One of the advantages of not really training for anything is I am not running very far.  That means when I headed out the door I only had to endure about a half our of being drenched.  And drenched I got.  Carolyn, on the other hand, because of her bad luck in qualifying for Boston had to do a nice sixteen miles around a fog-cloaked Mummy Mountain in the rain.

Running down the streets, I felt as if I was on an obstacle course as I certainly wasn’t doing the old point A to point B straight line thing, avoiding what some may consider puddles, but I viewed them more as brooks or perhaps lagoons.  There was some hopping, skipping, a little triple jump action and some general sloshing. I tried running down the middle of the street where the road was crowned but traffic wasn’t too supportive of my endeavor.  When I tried the shoulder or sidewalk the cars rewarded me with a nice rooster tail of spray.

During the run I ran in to a gaggle of walkers with bibs wrapped in plastic or covered with umbrellas.  A couple had the unfortunate pleasure of no protection from the rain.  Turns out there was the Urban Challenge, a city wide scavenger hunt taking place today.  I chatted with them for a little bit and they had good spirits.  I gladly suggested the best route to their next checkpoint.  I really hope I was right.

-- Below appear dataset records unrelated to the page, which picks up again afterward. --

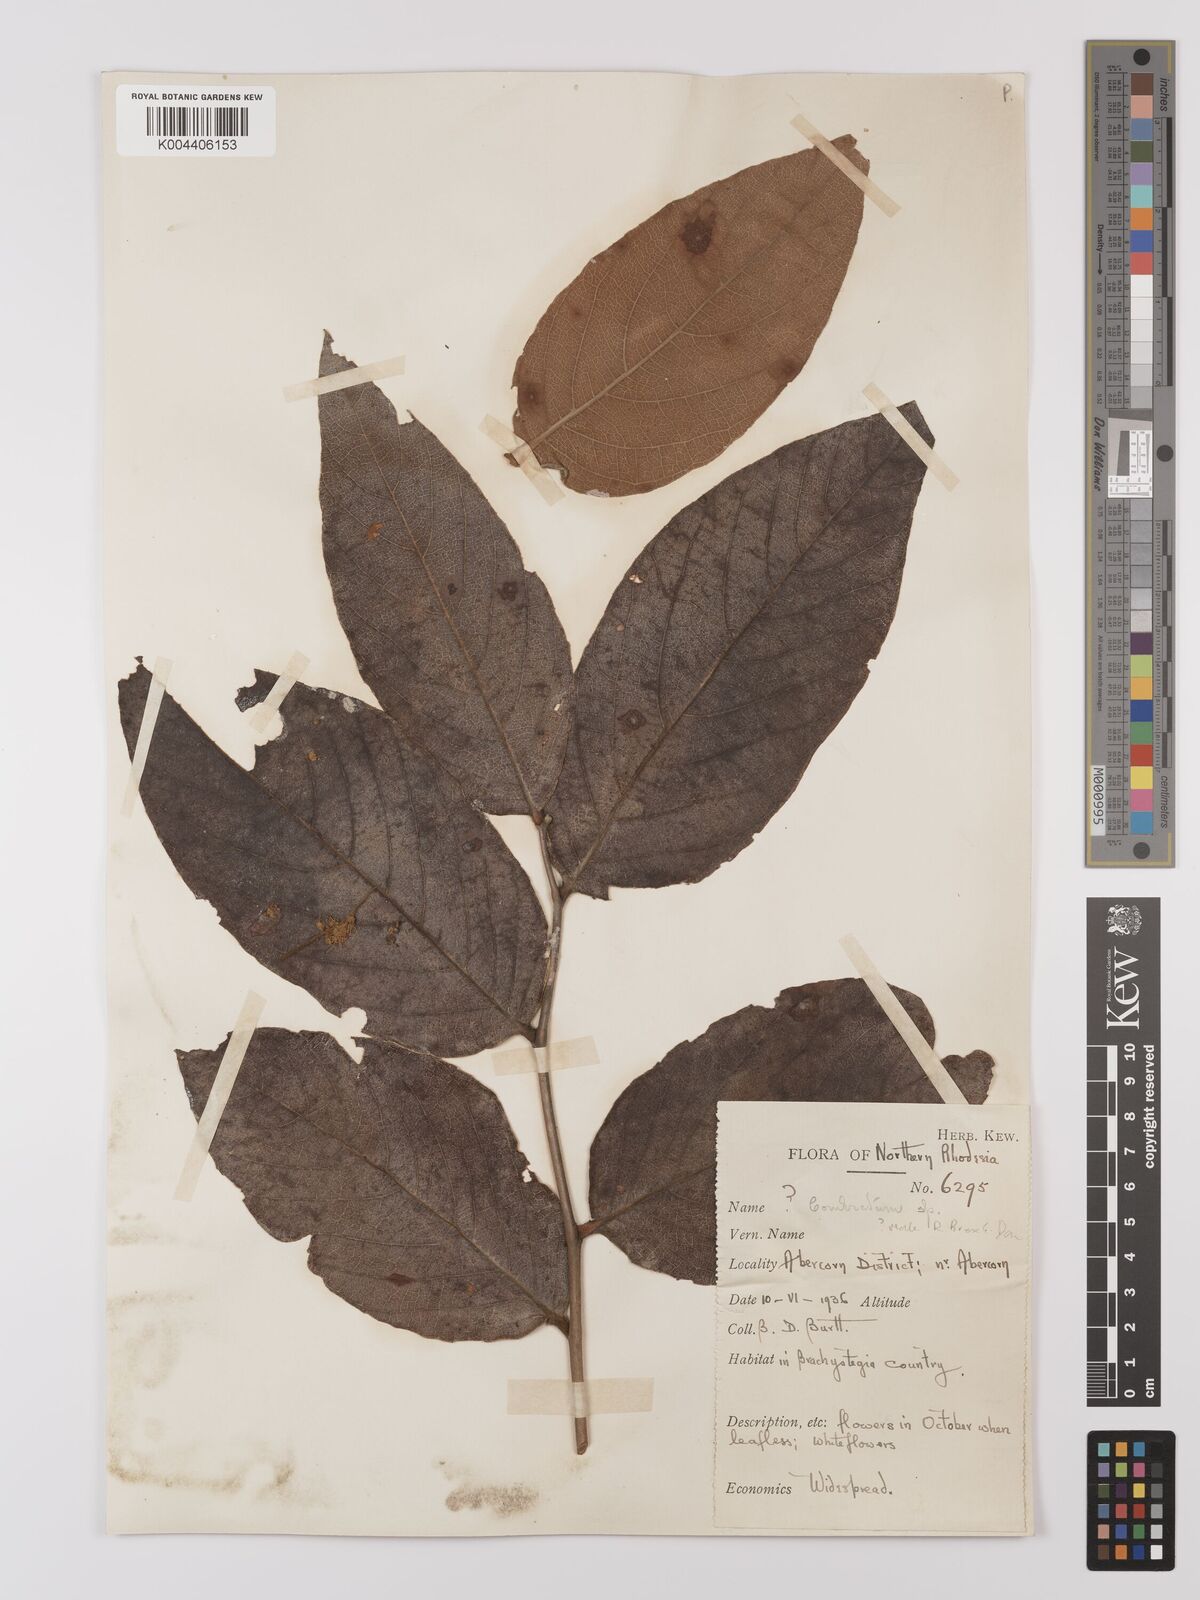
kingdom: Plantae
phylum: Tracheophyta
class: Magnoliopsida
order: Myrtales
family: Combretaceae
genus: Combretum
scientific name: Combretum
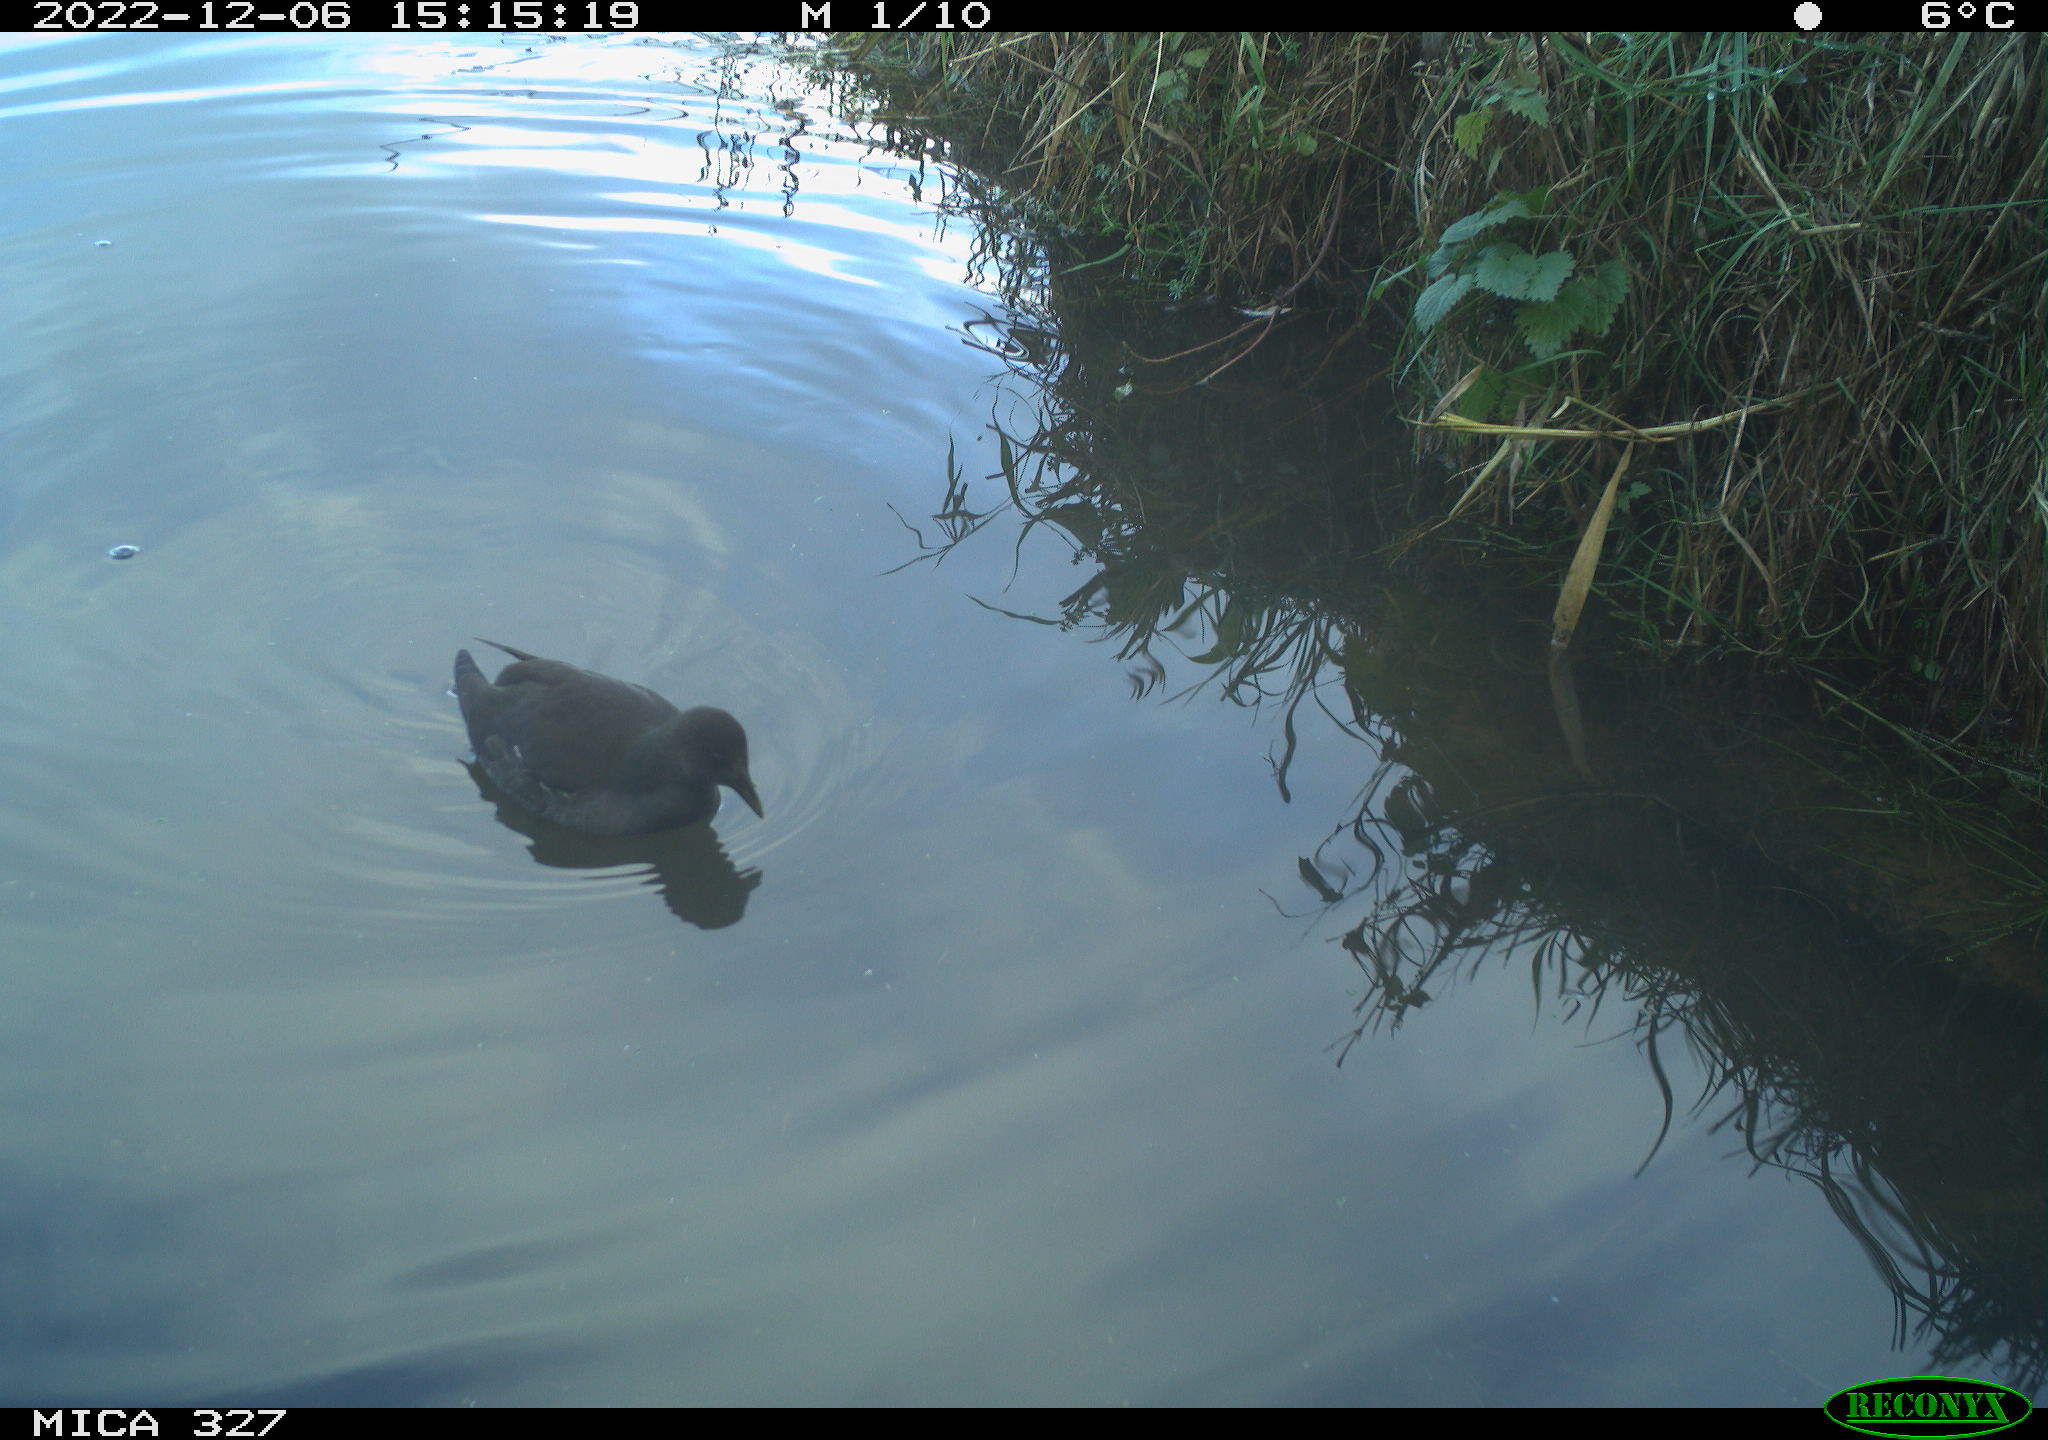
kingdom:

Needless to say It was a fun change and there is something wonderful about running in the rain. Oddly the run just feels more pure, kinda like when you run at sunrise or isolated trail run.  I am not sure I would feel the same way if I lived in Portland, but here in Phoenix it was great.  My shoes are stuffed with paper towels in hope they dry out by tomorrow and I had a general sogginess feeling that a shower was no cure, but for the occasional run, it couldn’t have been better weather.